Format the lines from the one containing "rotary compressor" through the one containing "delen we informatie", both included, as a Markdown table with the columns Row and Line text. Number the rows in order and leave out any blank lines.

╭─ EXERCISE MATERIALS

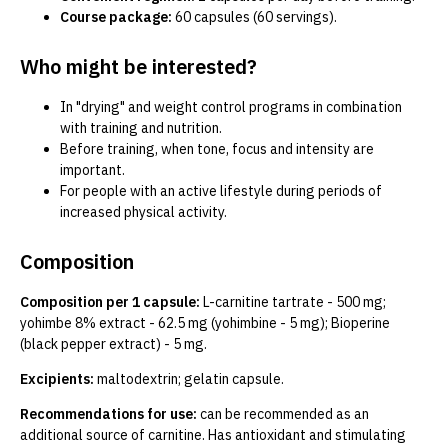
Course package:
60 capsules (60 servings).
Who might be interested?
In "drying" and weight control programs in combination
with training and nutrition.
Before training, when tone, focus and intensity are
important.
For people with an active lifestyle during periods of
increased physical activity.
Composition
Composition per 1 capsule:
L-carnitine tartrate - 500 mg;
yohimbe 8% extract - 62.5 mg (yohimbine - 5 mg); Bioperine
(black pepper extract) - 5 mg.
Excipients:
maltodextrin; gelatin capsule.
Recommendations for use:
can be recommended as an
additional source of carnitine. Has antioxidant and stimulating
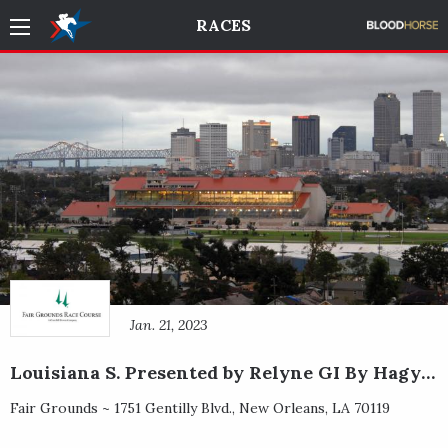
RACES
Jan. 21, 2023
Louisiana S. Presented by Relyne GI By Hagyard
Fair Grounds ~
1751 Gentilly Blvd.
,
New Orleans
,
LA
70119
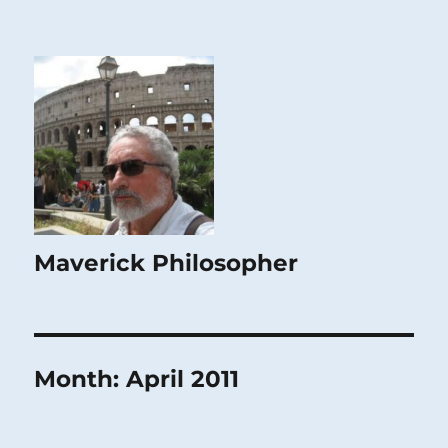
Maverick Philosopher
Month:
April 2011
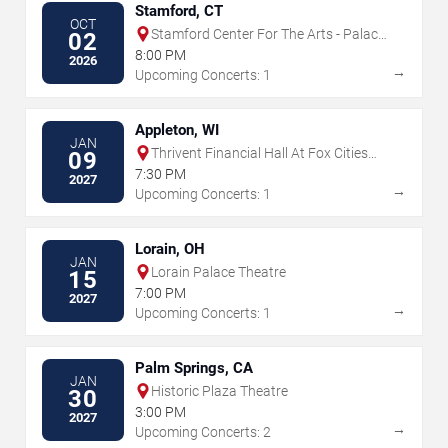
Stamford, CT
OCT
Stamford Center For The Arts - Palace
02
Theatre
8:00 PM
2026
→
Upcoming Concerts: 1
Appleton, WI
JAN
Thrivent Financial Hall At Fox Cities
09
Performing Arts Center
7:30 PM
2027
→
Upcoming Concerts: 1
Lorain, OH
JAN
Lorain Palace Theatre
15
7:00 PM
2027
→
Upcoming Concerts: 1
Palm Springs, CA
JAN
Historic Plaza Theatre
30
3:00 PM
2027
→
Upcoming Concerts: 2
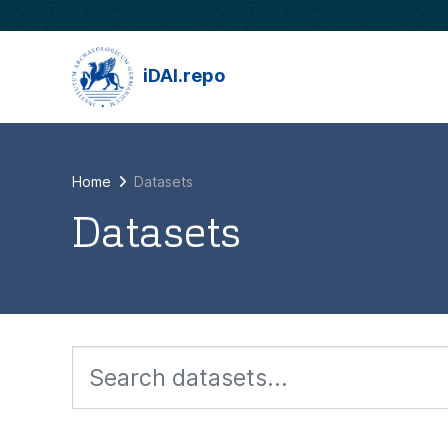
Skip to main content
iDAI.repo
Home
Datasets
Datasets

╰─
╭─ EXERCISE MATERIALS

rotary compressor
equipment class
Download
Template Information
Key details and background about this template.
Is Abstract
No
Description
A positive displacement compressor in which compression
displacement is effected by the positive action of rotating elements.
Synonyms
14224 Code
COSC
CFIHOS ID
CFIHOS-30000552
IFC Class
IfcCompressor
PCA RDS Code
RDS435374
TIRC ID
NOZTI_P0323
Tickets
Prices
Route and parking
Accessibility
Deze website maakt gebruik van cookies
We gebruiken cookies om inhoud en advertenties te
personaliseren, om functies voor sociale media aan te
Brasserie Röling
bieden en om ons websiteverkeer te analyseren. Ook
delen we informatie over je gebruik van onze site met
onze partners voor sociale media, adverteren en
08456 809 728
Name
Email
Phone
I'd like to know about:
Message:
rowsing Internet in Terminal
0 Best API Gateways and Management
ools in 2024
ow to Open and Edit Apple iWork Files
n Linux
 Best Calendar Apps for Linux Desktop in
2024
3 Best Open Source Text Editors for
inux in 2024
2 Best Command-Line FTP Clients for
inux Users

╰─

▶ _ANSWER_
| Row | Line text |
|---|---|
| 1 | rotary compressor |
| 2 | equipment class |
| 3 | Download |
| 4 | Template Information |
| 5 | Key details and background about this template. |
| 6 | Is Abstract |
| 7 | No |
| 8 | Description |
| 9 | A positive displacement compressor in which compression |
| 10 | displacement is effected by the positive action of rotating elements. |
| 11 | Synonyms |
| 12 | 14224 Code |
| 13 | COSC |
| 14 | CFIHOS ID |
| 15 | CFIHOS-30000552 |
| 16 | IFC Class |
| 17 | IfcCompressor |
| 18 | PCA RDS Code |
| 19 | RDS435374 |
| 20 | TIRC ID |
| 21 | NOZTI_P0323 |
| 22 | Tickets |
| 23 | Prices |
| 24 | Route and parking |
| 25 | Accessibility |
| 26 | Deze website maakt gebruik van cookies |
| 27 | We gebruiken cookies om inhoud en advertenties te |
| 28 | personaliseren, om functies voor sociale media aan te |
| 29 | Brasserie Röling |
| 30 | bieden en om ons websiteverkeer te analyseren. Ook |
| 31 | delen we informatie over je gebruik van onze site met |